On 13/03/07, Valery Reznic <[EMAIL PROTECTED]> wrote:
http://tldp.org/HOWTO/IP-Masquerade-HOWTO/forwarders.html I saw this link before. Or I don't understand how can I use this HOWTO or I don't explain myself plain :( . Let me try again. There is computer A, Firewall F, and another linux box B A ----> F ----- B Firewall allow only outgoing connection from A. Apache run on the box A. I'd like to do port forwarding (or something), so http://B... will work, accessing apache on box A. It's looks for me, that this HowTo describe how do port forwarding if you got incoming connection. But I haven't.

◆ **Direction**
In the port forwarding message, edit the part that opens with "On 13/03/07, Valery" and closes with "But I haven't." so that "Firewall" becomes "Gateway", then give that part again. The material has nothing to do with this.

Recorded data
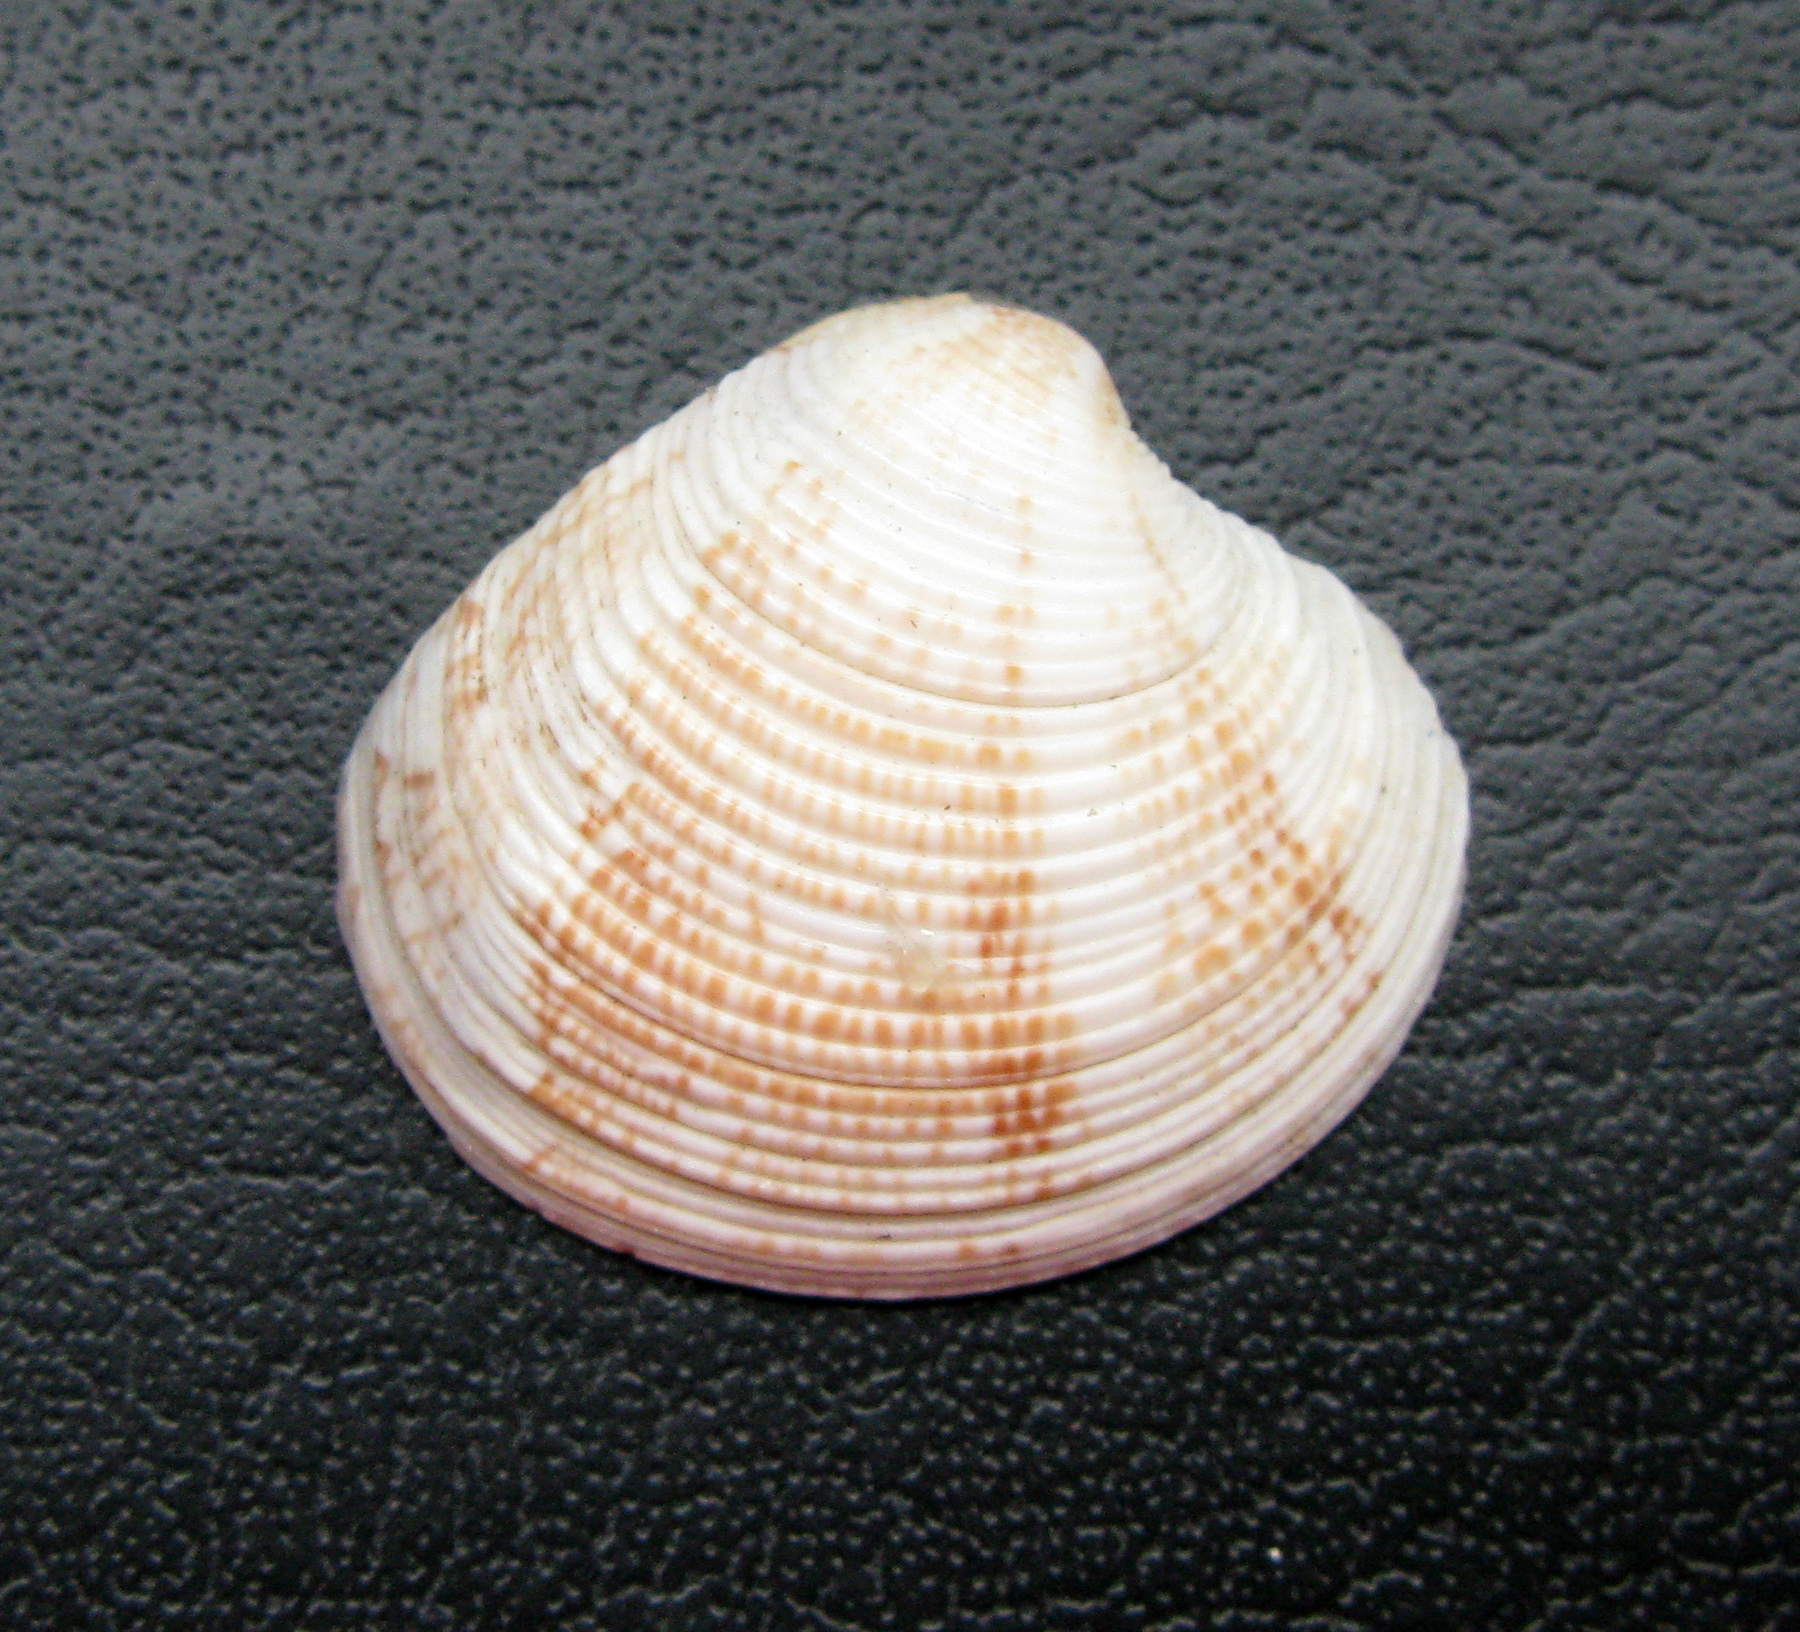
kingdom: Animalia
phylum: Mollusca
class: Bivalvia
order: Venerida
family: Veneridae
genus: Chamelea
--
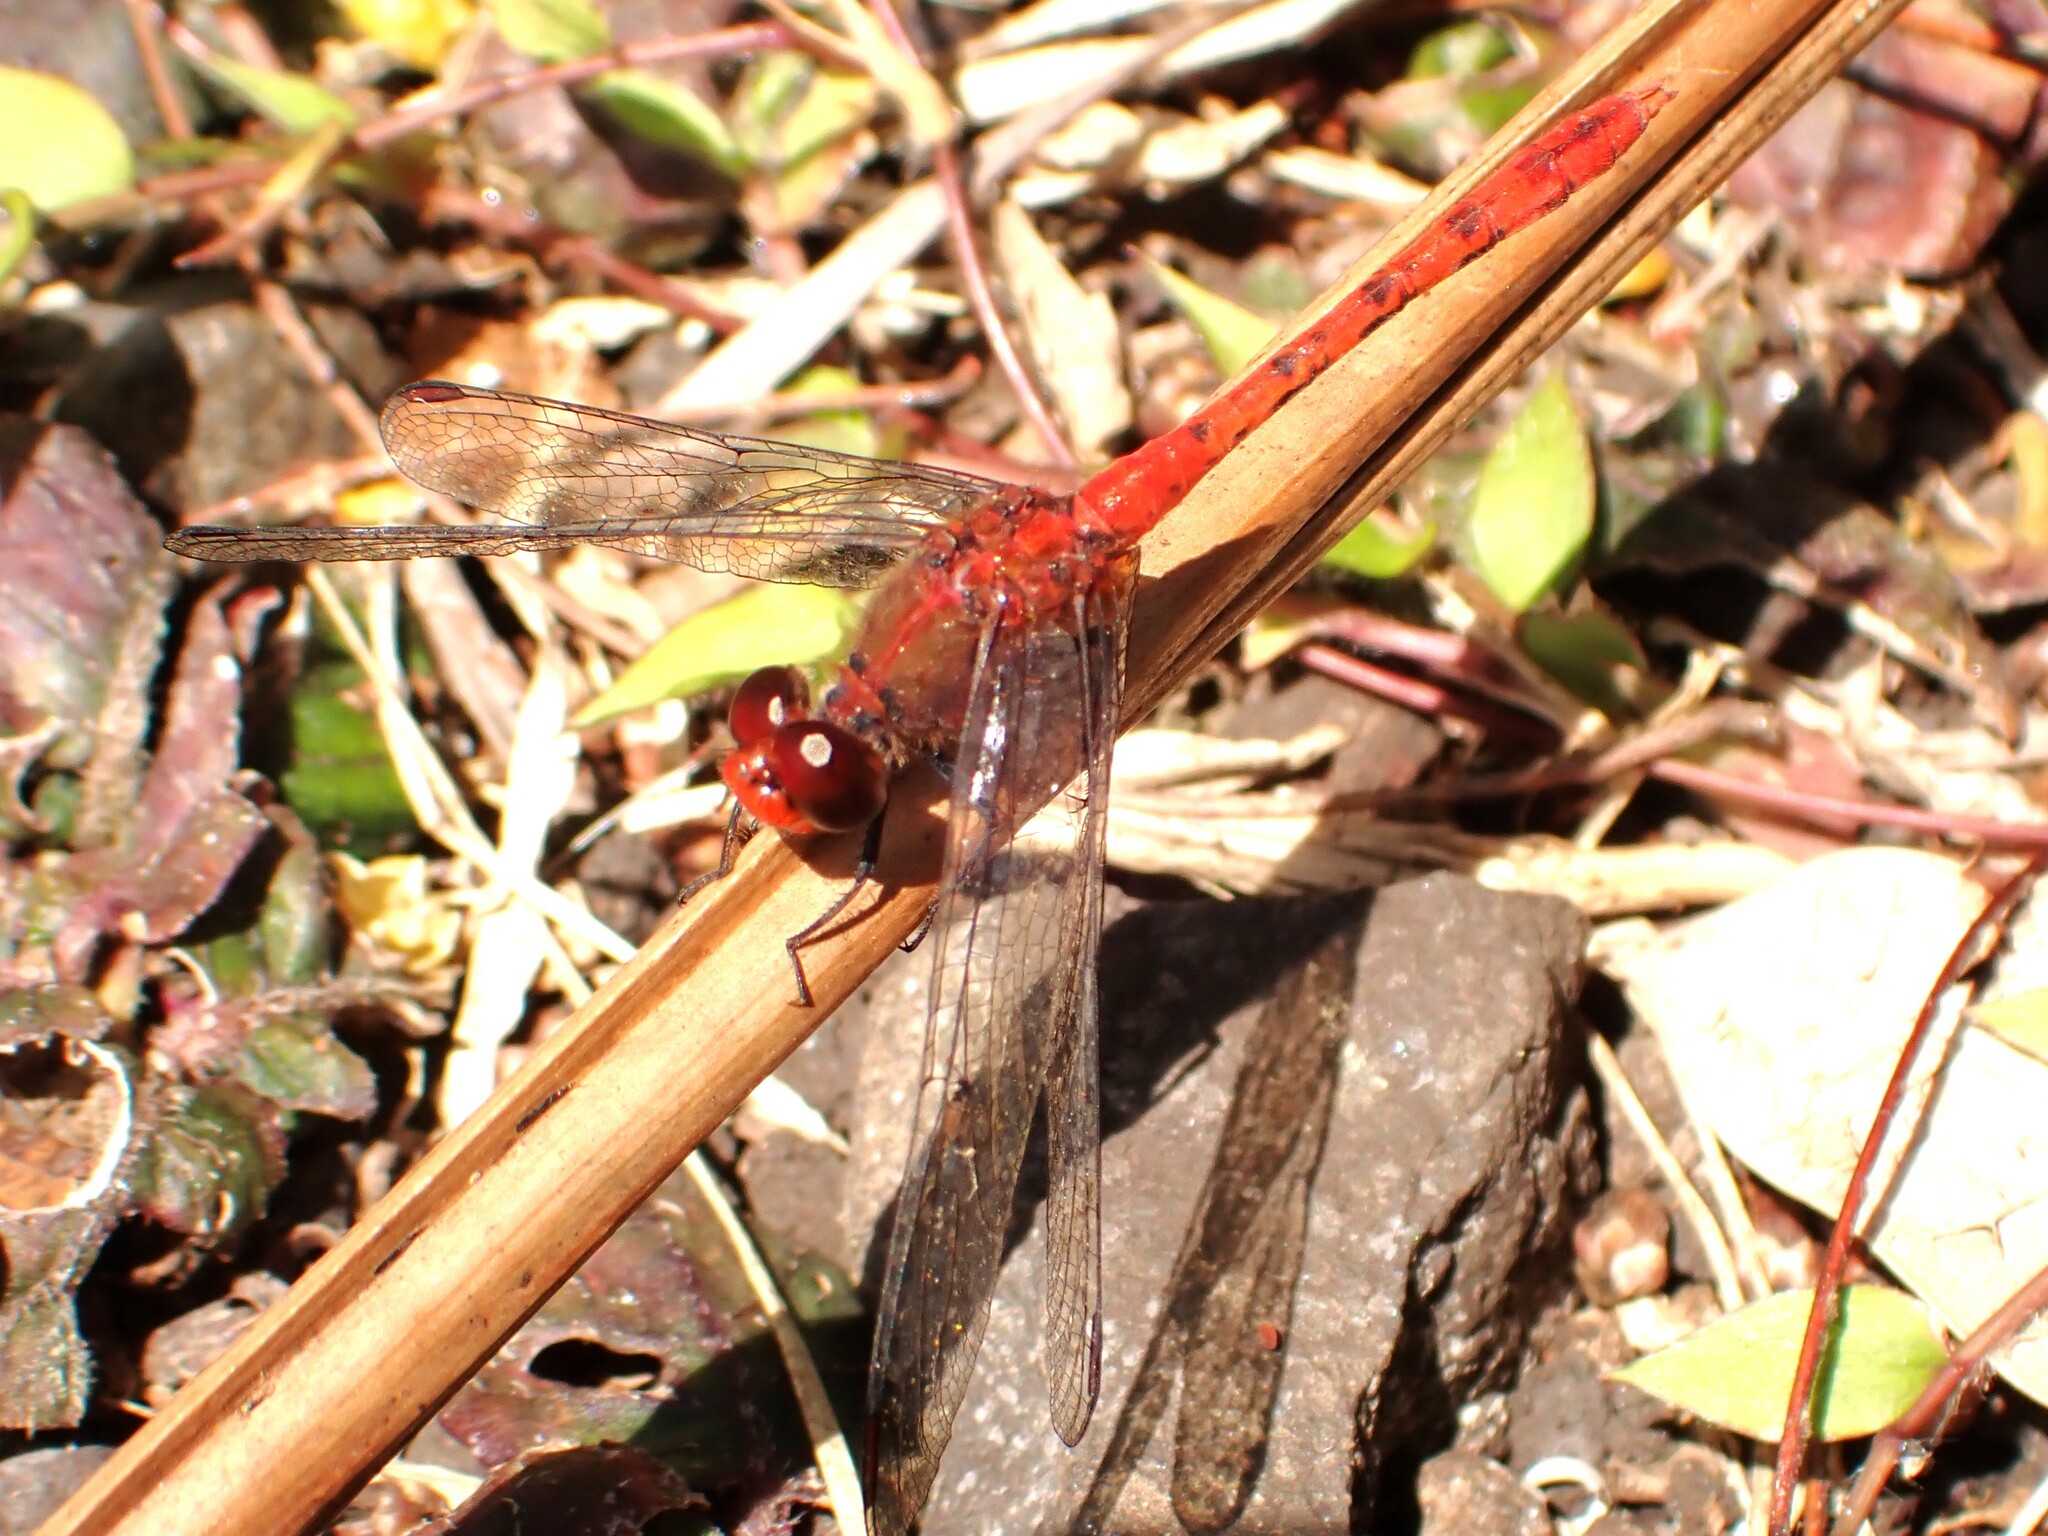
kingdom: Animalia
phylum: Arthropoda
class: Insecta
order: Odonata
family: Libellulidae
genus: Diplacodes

◆ **Result for this exercise**
On 13/03/07, Valery Reznic <[EMAIL PROTECTED]> wrote:
http://tldp.org/HOWTO/IP-Masquerade-HOWTO/forwarders.html I saw this link before. Or I don't understand how can I use this HOWTO or I don't explain myself plain :( . Let me try again. There is computer A, Gateway F, and another linux box B A ----> F ----- B Gateway allow only outgoing connection from A. Apache run on the box A. I'd like to do port forwarding (or something), so http://B... will work, accessing apache on box A. It's looks for me, that this HowTo describe how do port forwarding if you got incoming connection. But I haven't.